Le Centre de détention de Rimouski. (Photo Alexandre D’Astous – Journal Le Soir)

Les agents de services correctionnels ont manifesté devant les établissements de détention de Rivière-des-Prairies et de Rimouski ce matin pour exprimer leur frustration envers l’attitude du gouvernement à la table de négociation.

« Le gouvernement est complètement déconnecté de la réalité, déplore Mathieu Lavoie, président du Syndicat des agents de la paix en services correctionnels du Québec (SAPSCQ–CSN). On est aux prises avec de graves problèmes d’attraction et de rétention de main-d’œuvre depuis plusieurs années, mais l’employeur continue de jouer à l’autruche. Il préfère continuer de payer des heures supplémentaires ad vitam aeternam plutôt que de nous offrir des conditions qui nous permettraient d’attirer et de retenir les effectifs dont nous avons besoin. »

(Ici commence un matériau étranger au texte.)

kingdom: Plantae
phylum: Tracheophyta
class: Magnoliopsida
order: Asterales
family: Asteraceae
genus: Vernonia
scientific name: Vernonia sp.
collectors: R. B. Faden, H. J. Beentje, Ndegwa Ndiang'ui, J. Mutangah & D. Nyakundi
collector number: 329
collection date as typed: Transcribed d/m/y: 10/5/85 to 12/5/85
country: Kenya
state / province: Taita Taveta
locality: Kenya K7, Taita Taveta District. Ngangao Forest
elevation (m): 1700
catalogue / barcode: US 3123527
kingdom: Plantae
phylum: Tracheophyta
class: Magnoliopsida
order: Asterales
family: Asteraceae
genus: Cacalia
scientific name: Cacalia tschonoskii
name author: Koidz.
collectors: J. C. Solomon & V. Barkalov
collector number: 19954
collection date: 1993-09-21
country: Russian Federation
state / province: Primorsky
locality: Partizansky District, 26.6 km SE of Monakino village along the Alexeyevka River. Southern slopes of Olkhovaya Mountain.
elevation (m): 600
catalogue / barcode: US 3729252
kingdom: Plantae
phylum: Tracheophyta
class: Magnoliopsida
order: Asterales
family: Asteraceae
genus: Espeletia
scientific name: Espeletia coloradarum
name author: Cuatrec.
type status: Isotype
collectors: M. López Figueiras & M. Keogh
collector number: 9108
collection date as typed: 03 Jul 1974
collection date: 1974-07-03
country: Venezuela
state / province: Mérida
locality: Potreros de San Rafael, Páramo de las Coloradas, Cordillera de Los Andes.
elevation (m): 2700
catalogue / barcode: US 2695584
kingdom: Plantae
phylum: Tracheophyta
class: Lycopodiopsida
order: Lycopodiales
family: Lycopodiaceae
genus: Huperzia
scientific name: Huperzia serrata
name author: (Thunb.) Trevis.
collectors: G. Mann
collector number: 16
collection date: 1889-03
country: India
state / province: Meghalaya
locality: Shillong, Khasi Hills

La CSN rappelle qu’alors que les offres patronales demeurent sensiblement inchangées depuis plus d’un an, on compte maintenant plus de 400 postes vacants au sein des services correctionnels québécois.

Campé sur ses positions

« Ça fait un an que le gouvernement reste campé sur ses positions et qu’il ne démontre aucune volonté de faire avancer les négociations, s’insurge monsieur Lavoie. Comment espère-t-il réussir à attirer et à retenir la main-d’œuvre dont il a besoin, s’il ne propose absolument rien pour faire un rattrapage et faire concurrence aux autres métiers qui recrutent dans le même bassin de main-d’œuvre? »

Moyens de pression

Dans l’espoir d’accélérer le progrès des négociations, le syndicat a décidé d’accentuer les moyens de pression. Ainsi, une autre manifestation semblable avait eu lieu hier à Trois-Rivières. De plus, les agentes et agents porteront désormais une casquette à l’effigie de la négociation dans l’exercice de leurs fonctions.

« En public, le gouvernement dit vouloir régler au plus vite, mais arrivé aux tables de négociations, il se traîne les pieds, affirme la présidente de la Fédération des employées et employés de services publics (FEESP–CSN), Nathalie Arguin. Il est temps qu’il fasse des offres sérieuses et qu’il reconnaisse le travail des agentes et agents de la paix qui maintiennent le réseau correctionnel du Québec à bout de bras. »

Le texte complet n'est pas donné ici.